Per smontare definitivamente le loro tesi, Apuleio esibì un’ultima e decisiva prova che, probabilmente, gli valse la completa assoluzione. Dinnanzi a tutta la giuria fece leggere il testamento di Pudentilla: nelle sue volontà la donna nominava Ponziano erede universale e al marito attribuiva solo una modesta somma di denaro. Così facendo, dimostrò senza ombra di dubbio che non aveva contratto il matrimonio per interessi personali e che ogni timore degli accusatori era completamente infondato.
Come si evince dal tono trionfale de L’Apològia, Apuleio fu prosciolto da tutte le accuse e passò alla storia per aver smascherato gli avidi parenti della moglie, che avevano incautamente deciso di denigrarlo attraverso semplici illazioni di poco conto, argomentate in maniera grossolana, adducendo l’utilizzo di pratiche magiche che, invece, per lo scrittore rappresentavano semplici curiosità scientifiche.

Nella letteratura latina, Apuleio è altresì famoso per aver scritto uno degli unici due esempi di romanzo dell’antichità, Le Metamorfosi (o L’asino d’oro), incentrato sulle tragicomiche peripezie di Lucio, un ragazzo accidentalmente trasformato in asino e costretto a un lungo peregrinare al fine di riacquisire le sue vere sembianze.

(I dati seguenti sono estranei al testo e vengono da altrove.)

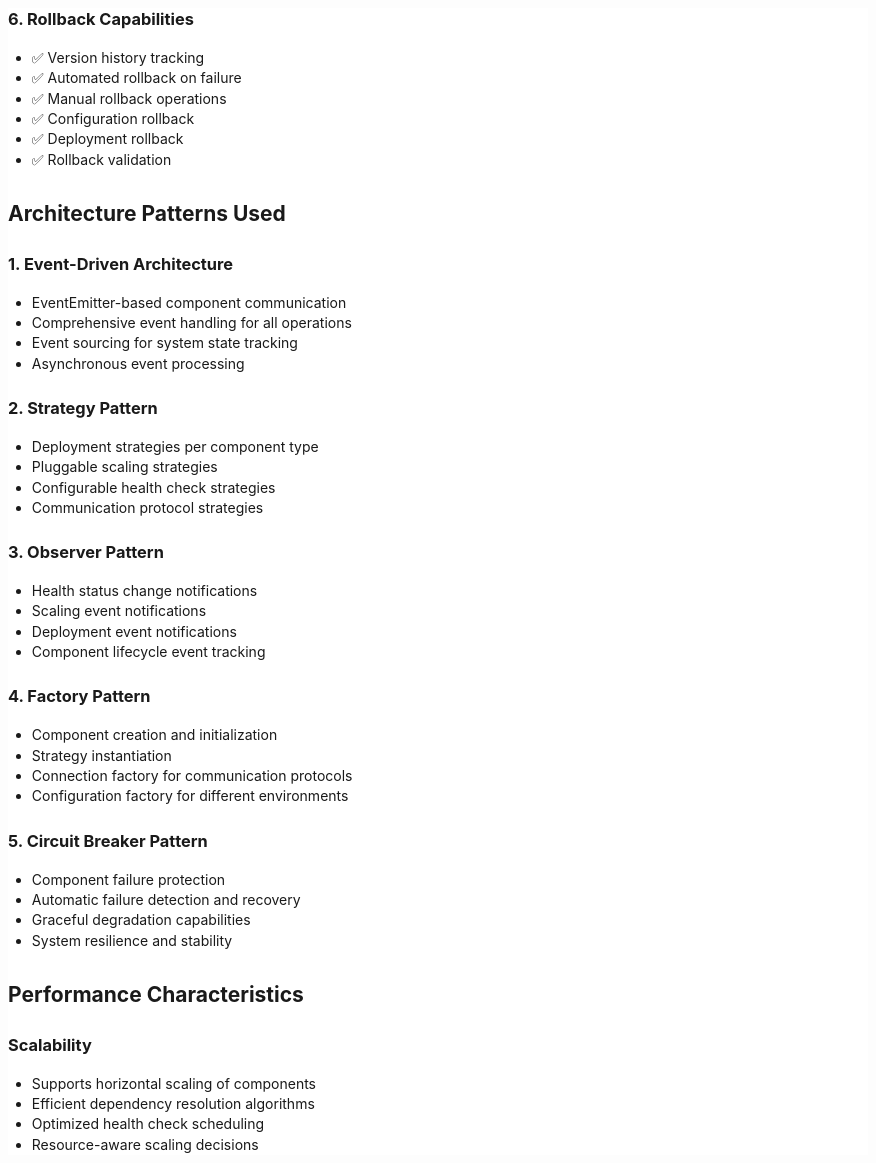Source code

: ### 6. Rollback Capabilities
- ✅ Version history tracking
- ✅ Automated rollback on failure
- ✅ Manual rollback operations
- ✅ Configuration rollback
- ✅ Deployment rollback
- ✅ Rollback validation

## Architecture Patterns Used

### 1. Event-Driven Architecture
- EventEmitter-based component communication
- Comprehensive event handling for all operations
- Event sourcing for system state tracking
- Asynchronous event processing

### 2. Strategy Pattern
- Deployment strategies per component type
- Pluggable scaling strategies
- Configurable health check strategies
- Communication protocol strategies

### 3. Observer Pattern
- Health status change notifications
- Scaling event notifications
- Deployment event notifications
- Component lifecycle event tracking

### 4. Factory Pattern
- Component creation and initialization
- Strategy instantiation
- Connection factory for communication protocols
- Configuration factory for different environments

### 5. Circuit Breaker Pattern
- Component failure protection
- Automatic failure detection and recovery
- Graceful degradation capabilities
- System resilience and stability

## Performance Characteristics

### Scalability
- Supports horizontal scaling of components
- Efficient dependency resolution algorithms
- Optimized health check scheduling
- Resource-aware scaling decisions
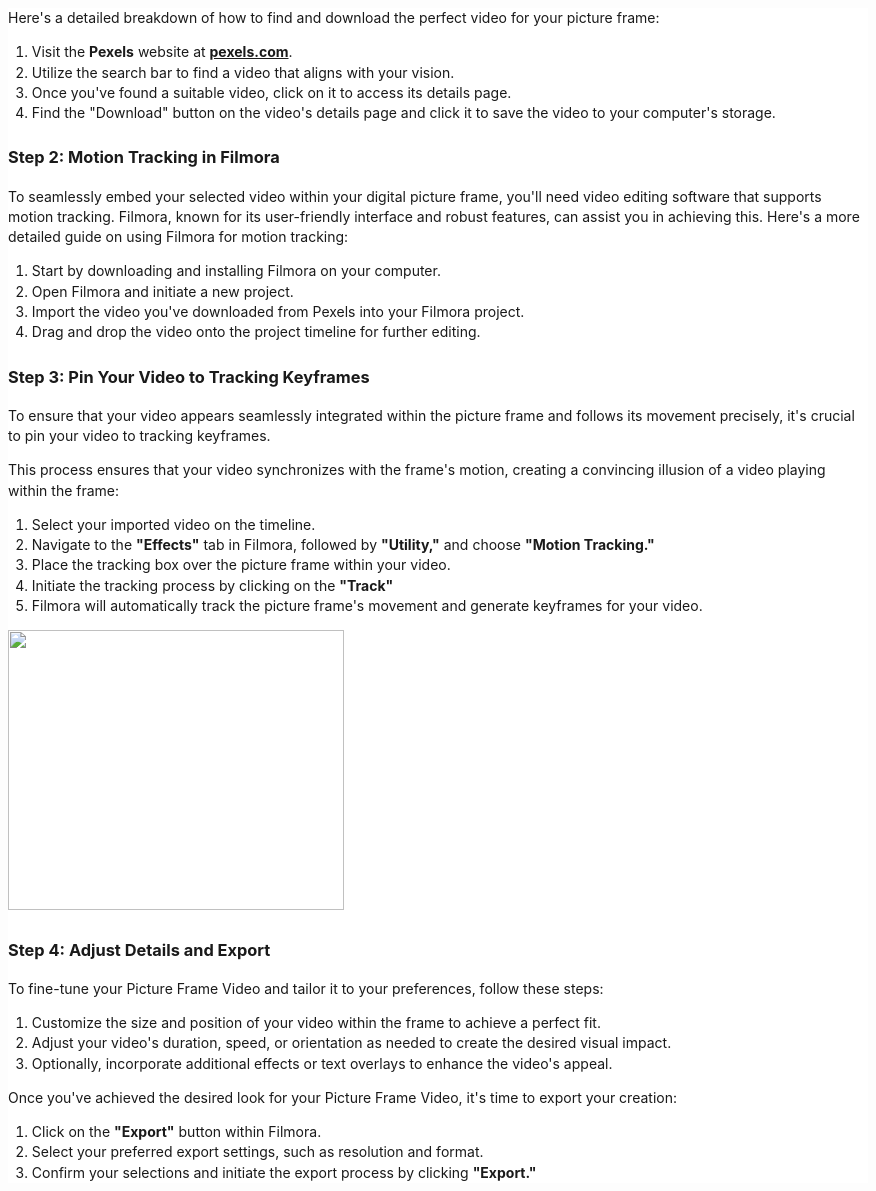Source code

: Here's a detailed breakdown of how to find and download the perfect video for your picture frame:

1. Visit the **Pexels** website at [**pexels.com**](http://www.pexels.com/).
2. Utilize the search bar to find a video that aligns with your vision.
3. Once you've found a suitable video, click on it to access its details page.
4. Find the "Download" button on the video's details page and click it to save the video to your computer's storage.

### Step 2: Motion Tracking in Filmora

To seamlessly embed your selected video within your digital picture frame, you'll need video editing software that supports motion tracking. Filmora, known for its user-friendly interface and robust features, can assist you in achieving this. Here's a more detailed guide on using Filmora for motion tracking:

1. Start by downloading and installing Filmora on your computer.
2. Open Filmora and initiate a new project.
3. Import the video you've downloaded from Pexels into your Filmora project.
4. Drag and drop the video onto the project timeline for further editing.

### Step 3: Pin Your Video to Tracking Keyframes

To ensure that your video appears seamlessly integrated within the picture frame and follows its movement precisely, it's crucial to pin your video to tracking keyframes.

This process ensures that your video synchronizes with the frame's motion, creating a convincing illusion of a video playing within the frame:

1. Select your imported video on the timeline.
2. Navigate to the **"Effects"** tab in Filmora, followed by **"Utility,"** and choose **"Motion Tracking."**
3. Place the tracking box over the picture frame within your video.
4. Initiate the tracking process by clicking on the **"Track"**
5. Filmora will automatically track the picture frame's movement and generate keyframes for your video.


<a href="https://getlyla.pxf.io/c/5597632/1455723/15391" target="_top" id="1455723"><img src="//a.impactradius-go.com/display-ad/15391-1455723" border="0" alt="" width="336" height="280"/></a><img height="0" width="0" src="https://imp.pxf.io/i/5597632/1455723/15391" style="position:absolute;visibility:hidden;" border="0" />

### Step 4: Adjust Details and Export

To fine-tune your Picture Frame Video and tailor it to your preferences, follow these steps:

1. Customize the size and position of your video within the frame to achieve a perfect fit.
2. Adjust your video's duration, speed, or orientation as needed to create the desired visual impact.
3. Optionally, incorporate additional effects or text overlays to enhance the video's appeal.

Once you've achieved the desired look for your Picture Frame Video, it's time to export your creation:

1. Click on the **"Export"** button within Filmora.
2. Select your preferred export settings, such as resolution and format.
3. Confirm your selections and initiate the export process by clicking **"Export."**

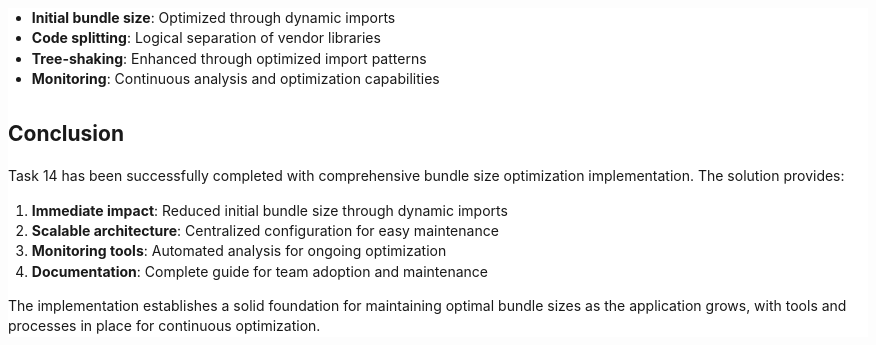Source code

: - **Initial bundle size**: Optimized through dynamic imports
- **Code splitting**: Logical separation of vendor libraries
- **Tree-shaking**: Enhanced through optimized import patterns
- **Monitoring**: Continuous analysis and optimization capabilities

## Conclusion

Task 14 has been successfully completed with comprehensive bundle size optimization implementation. The solution provides:

1. **Immediate impact**: Reduced initial bundle size through dynamic imports
2. **Scalable architecture**: Centralized configuration for easy maintenance
3. **Monitoring tools**: Automated analysis for ongoing optimization
4. **Documentation**: Complete guide for team adoption and maintenance

The implementation establishes a solid foundation for maintaining optimal bundle sizes as the application grows, with tools and processes in place for continuous optimization.
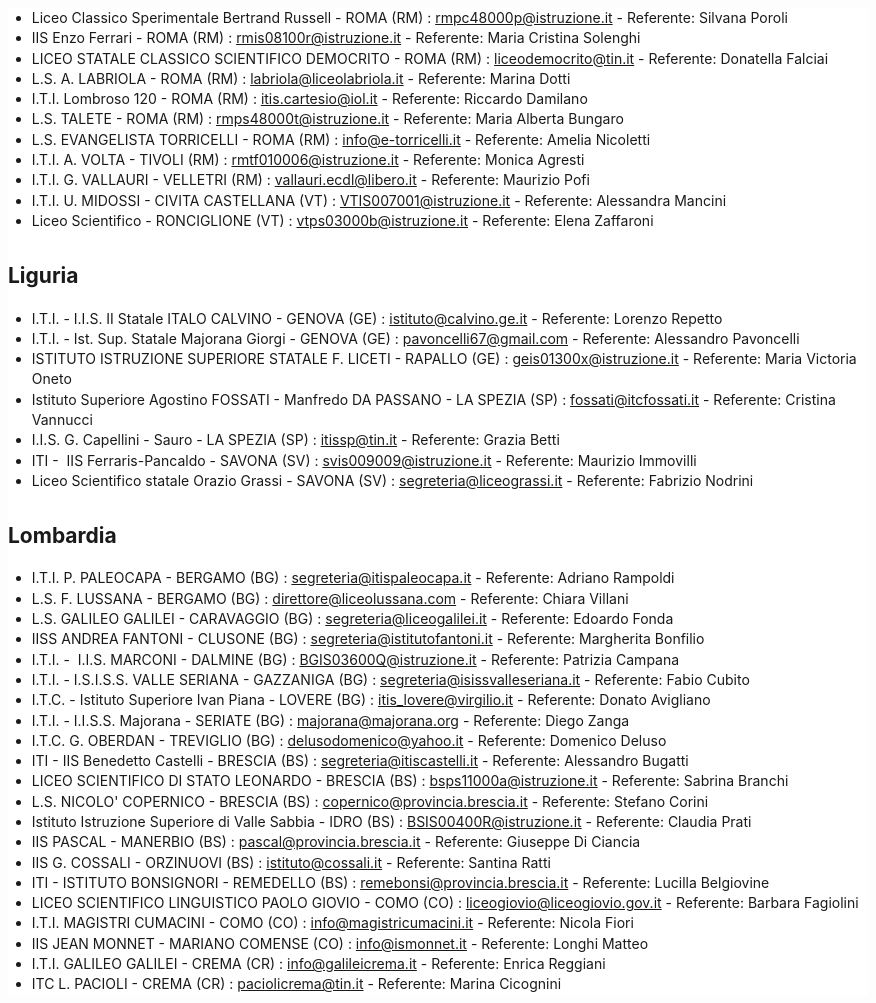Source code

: - Liceo Classico Sperimentale Bertrand Russell - ROMA (RM) : rmpc48000p@istruzione.it - Referente: Silvana Poroli
- IIS Enzo Ferrari - ROMA (RM) : rmis08100r@istruzione.it - Referente: Maria Cristina Solenghi
- LICEO STATALE CLASSICO SCIENTIFICO DEMOCRITO - ROMA (RM) : liceodemocrito@tin.it - Referente: Donatella Falciai
- L.S. A. LABRIOLA - ROMA (RM) : labriola@liceolabriola.it - Referente: Marina Dotti
- I.T.I. Lombroso 120 - ROMA (RM) : itis.cartesio@iol.it - Referente: Riccardo Damilano
- L.S. TALETE - ROMA (RM) : rmps48000t@istruzione.it - Referente: Maria Alberta Bungaro
- L.S. EVANGELISTA TORRICELLI - ROMA (RM) : info@e-torricelli.it - Referente: Amelia Nicoletti
- I.T.I. A. VOLTA - TIVOLI (RM) : rmtf010006@istruzione.it - Referente: Monica Agresti
- I.T.I. G. VALLAURI - VELLETRI (RM) : vallauri.ecdl@libero.it - Referente: Maurizio Pofi
- I.T.I. U. MIDOSSI - CIVITA CASTELLANA (VT) : VTIS007001@istruzione.it - Referente: Alessandra Mancini
- Liceo Scientifico - RONCIGLIONE (VT) : vtps03000b@istruzione.it - Referente: Elena Zaffaroni

## Liguria

- I.T.I. - I.I.S. II Statale ITALO CALVINO - GENOVA (GE) : istituto@calvino.ge.it - Referente: Lorenzo Repetto
- I.T.I. - Ist. Sup. Statale Majorana Giorgi - GENOVA (GE) : pavoncelli67@gmail.com - Referente: Alessandro Pavoncelli
- ISTITUTO ISTRUZIONE SUPERIORE STATALE F. LICETI - RAPALLO (GE) : geis01300x@istruzione.it - Referente: Maria Victoria Oneto
- Istituto Superiore Agostino FOSSATI - Manfredo DA PASSANO - LA SPEZIA (SP) : fossati@itcfossati.it - Referente: Cristina Vannucci
- I.I.S. G. Capellini - Sauro - LA SPEZIA (SP) : itissp@tin.it - Referente: Grazia Betti
- ITI -  IIS Ferraris-Pancaldo - SAVONA (SV) : svis009009@istruzione.it - Referente: Maurizio Immovilli
- Liceo Scientifico statale Orazio Grassi - SAVONA (SV) : segreteria@liceograssi.it - Referente: Fabrizio Nodrini

## Lombardia

- I.T.I. P. PALEOCAPA - BERGAMO (BG) : segreteria@itispaleocapa.it - Referente: Adriano Rampoldi
- L.S. F. LUSSANA - BERGAMO (BG) : direttore@liceolussana.com - Referente: Chiara Villani
- L.S. GALILEO GALILEI - CARAVAGGIO (BG) : segreteria@liceogalilei.it - Referente: Edoardo Fonda
- IISS ANDREA FANTONI - CLUSONE (BG) : segreteria@istitutofantoni.it - Referente: Margherita Bonfilio
- I.T.I. -  I.I.S. MARCONI - DALMINE (BG) : BGIS03600Q@istruzione.it - Referente: Patrizia Campana
- I.T.I. - I.S.I.S.S. VALLE SERIANA - GAZZANIGA (BG) : segreteria@isissvalleseriana.it - Referente: Fabio Cubito
- I.T.C. - Istituto Superiore Ivan Piana - LOVERE (BG) : itis_lovere@virgilio.it - Referente: Donato Avigliano
- I.T.I. - I.I.S.S. Majorana - SERIATE (BG) : majorana@majorana.org - Referente: Diego Zanga
- I.T.C. G. OBERDAN - TREVIGLIO (BG) : delusodomenico@yahoo.it - Referente: Domenico Deluso
- ITI - IIS Benedetto Castelli - BRESCIA (BS) : segreteria@itiscastelli.it - Referente: Alessandro Bugatti
- LICEO SCIENTIFICO DI STATO LEONARDO - BRESCIA (BS) : bsps11000a@istruzione.it - Referente: Sabrina Branchi
- L.S. NICOLO' COPERNICO - BRESCIA (BS) : copernico@provincia.brescia.it - Referente: Stefano Corini
- Istituto Istruzione Superiore di Valle Sabbia - IDRO (BS) : BSIS00400R@istruzione.it - Referente: Claudia Prati
- IIS PASCAL - MANERBIO (BS) : pascal@provincia.brescia.it - Referente: Giuseppe Di Ciancia
- IIS G. COSSALI - ORZINUOVI (BS) : istituto@cossali.it - Referente: Santina Ratti
- ITI - ISTITUTO BONSIGNORI - REMEDELLO (BS) : remebonsi@provincia.brescia.it - Referente: Lucilla Belgiovine
- LICEO SCIENTIFICO LINGUISTICO PAOLO GIOVIO - COMO (CO) : liceogiovio@liceogiovio.gov.it - Referente: Barbara Fagiolini
- I.T.I. MAGISTRI CUMACINI - COMO (CO) : info@magistricumacini.it - Referente: Nicola Fiori
- IIS JEAN MONNET - MARIANO COMENSE (CO) : info@ismonnet.it - Referente: Longhi Matteo
- I.T.I. GALILEO GALILEI - CREMA (CR) : info@galileicrema.it - Referente: Enrica Reggiani
- ITC L. PACIOLI - CREMA (CR) : paciolicrema@tin.it - Referente: Marina Cicognini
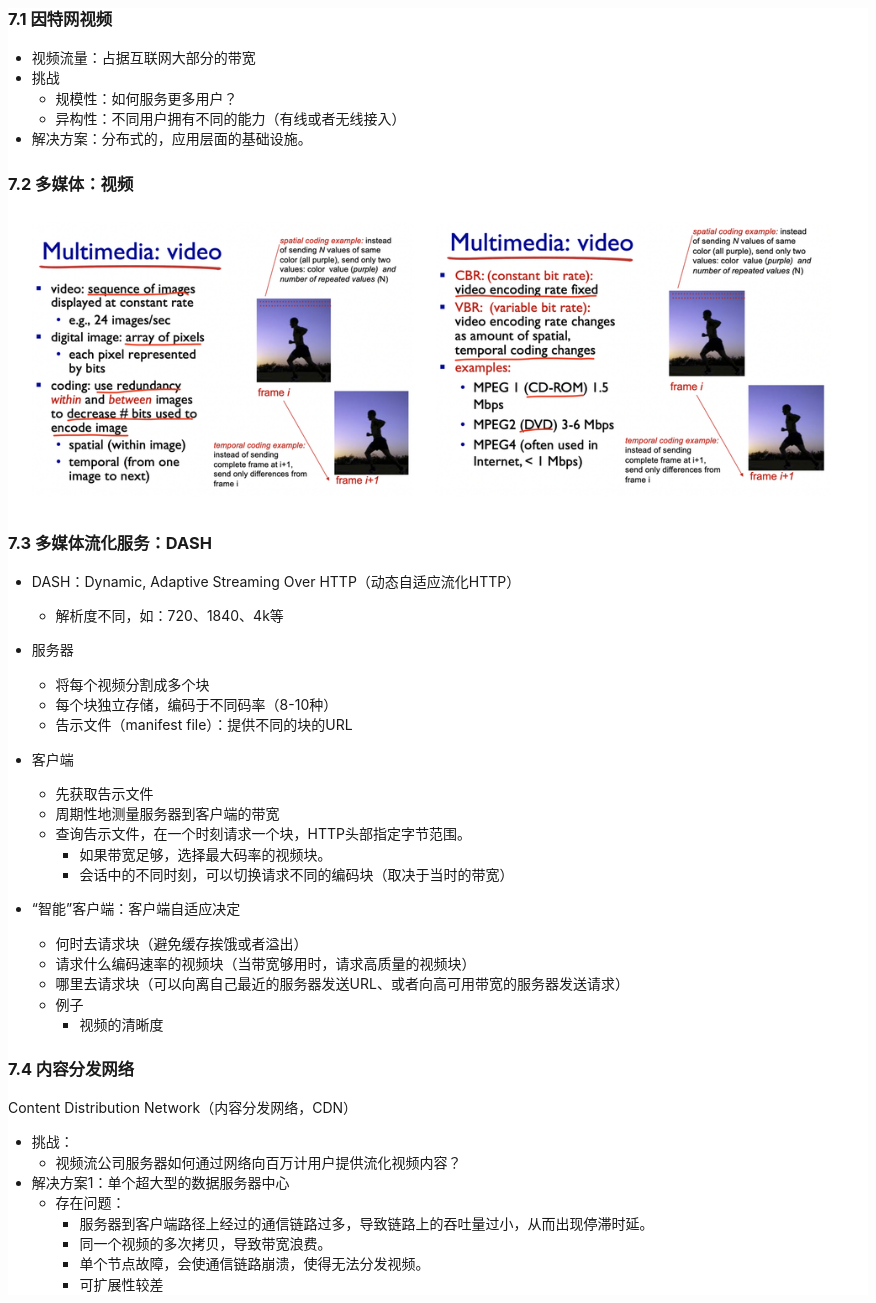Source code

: ### 7.1 因特网视频
- 视频流量：占据互联网大部分的带宽
- 挑战
    - 规模性：如何服务更多用户？
    - 异构性：不同用户拥有不同的能力（有线或者无线接入）
- 解决方案：分布式的，应用层面的基础设施。

### 7.2 多媒体：视频

![](./img/ch02_img/多媒体视频.png)

### 7.3 多媒体流化服务：DASH
- DASH：Dynamic, Adaptive Streaming Over HTTP（动态自适应流化HTTP）
    - 解析度不同，如：720、1840、4k等

- 服务器
    - 将每个视频分割成多个块
    - 每个块独立存储，编码于不同码率（8-10种）
    - 告示文件（manifest file）：提供不同的块的URL
- 客户端
    - 先获取告示文件
    - 周期性地测量服务器到客户端的带宽
    - 查询告示文件，在一个时刻请求一个块，HTTP头部指定字节范围。
        - 如果带宽足够，选择最大码率的视频块。
        - 会话中的不同时刻，可以切换请求不同的编码块（取决于当时的带宽）
- “智能”客户端：客户端自适应决定
    - 何时去请求块（避免缓存挨饿或者溢出）
    - 请求什么编码速率的视频块（当带宽够用时，请求高质量的视频块）
    - 哪里去请求块（可以向离自己最近的服务器发送URL、或者向高可用带宽的服务器发送请求）
    - 例子
        - 视频的清晰度

### 7.4 内容分发网络
Content Distribution Network（内容分发网络，CDN）

- 挑战：
    - 视频流公司服务器如何通过网络向百万计用户提供流化视频内容？
- 解决方案1：单个超大型的数据服务器中心
    - 存在问题：
        - 服务器到客户端路径上经过的通信链路过多，导致链路上的吞吐量过小，从而出现停滞时延。
        - 同一个视频的多次拷贝，导致带宽浪费。
        - 单个节点故障，会使通信链路崩溃，使得无法分发视频。
        - 可扩展性较差
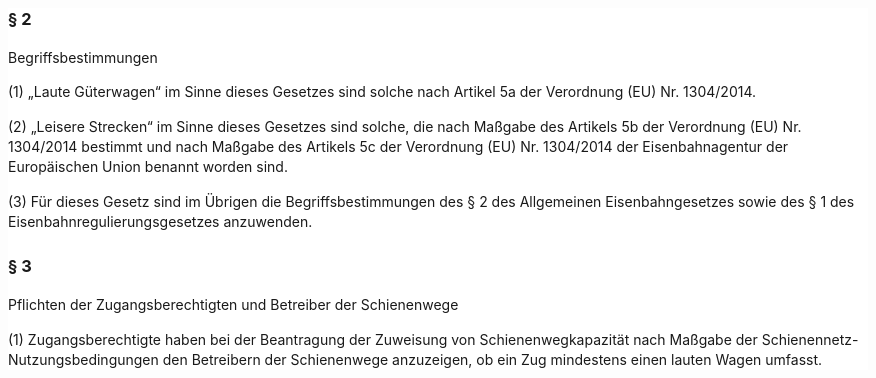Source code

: </div>

</div>

<span id="BJNR12D0A0024BJNE000300000.html"></span>

### § 2  
Begriffsbestimmungen

<div>

<div class="jnhtml">

<div>

<div class="jurAbsatz">

(1) „Laute Güterwagen“ im Sinne dieses Gesetzes sind solche nach Artikel
5a der Verordnung (EU) Nr. 1304/2014.

</div>

<div class="jurAbsatz">

(2) „Leisere Strecken“ im Sinne dieses Gesetzes sind solche, die nach
Maßgabe des Artikels 5b der Verordnung (EU) Nr. 1304/2014 bestimmt und
nach Maßgabe des Artikels 5c der Verordnung (EU) Nr. 1304/2014 der
Eisenbahnagentur der Europäischen Union benannt worden sind.

</div>

<div class="jurAbsatz">

(3) Für dieses Gesetz sind im Übrigen die Begriffsbestimmungen des § 2
des Allgemeinen Eisenbahngesetzes sowie des § 1 des
Eisenbahnregulierungsgesetzes anzuwenden.

</div>

</div>

</div>

</div>

<span id="BJNR12D0A0024BJNE000400000.html"></span>

### § 3  
Pflichten der Zugangsberechtigten und Betreiber der Schienenwege

<div>

<div class="jnhtml">

<div>

<div class="jurAbsatz">

(1) Zugangsberechtigte haben bei der Beantragung der Zuweisung von
Schienenwegkapazität nach Maßgabe der Schienennetz-Nutzungsbedingungen
den Betreibern der Schienenwege anzuzeigen, ob ein Zug mindestens einen
lauten Wagen umfasst.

Ironia della sorte, l’intera opera è incentrata sulla magia, sul culto di Iside e Osiride e, più in generale, sul concetto di curiositas, un tratto caratteriale insito nella natura stessa dell’autore, che porta l’alter-ego Lucio a esser vittima di un unguento in grado di mutarlo in un animale dotato di raziocinio.
Dopo la vicende giudiziaria, le notizie biografiche su Apuleio sono molto frammentarie e non oltrepassano il 170 d.C. Sappiamo che trascorse la vecchiaia a Cartagine, ma poco importa se le sue tracce risultano disperse; la nomea di “magus” gli sopravvisse anche dopo il processo ed è passato ai posteri come colui che tramutò un’accusa nel proprio vanto.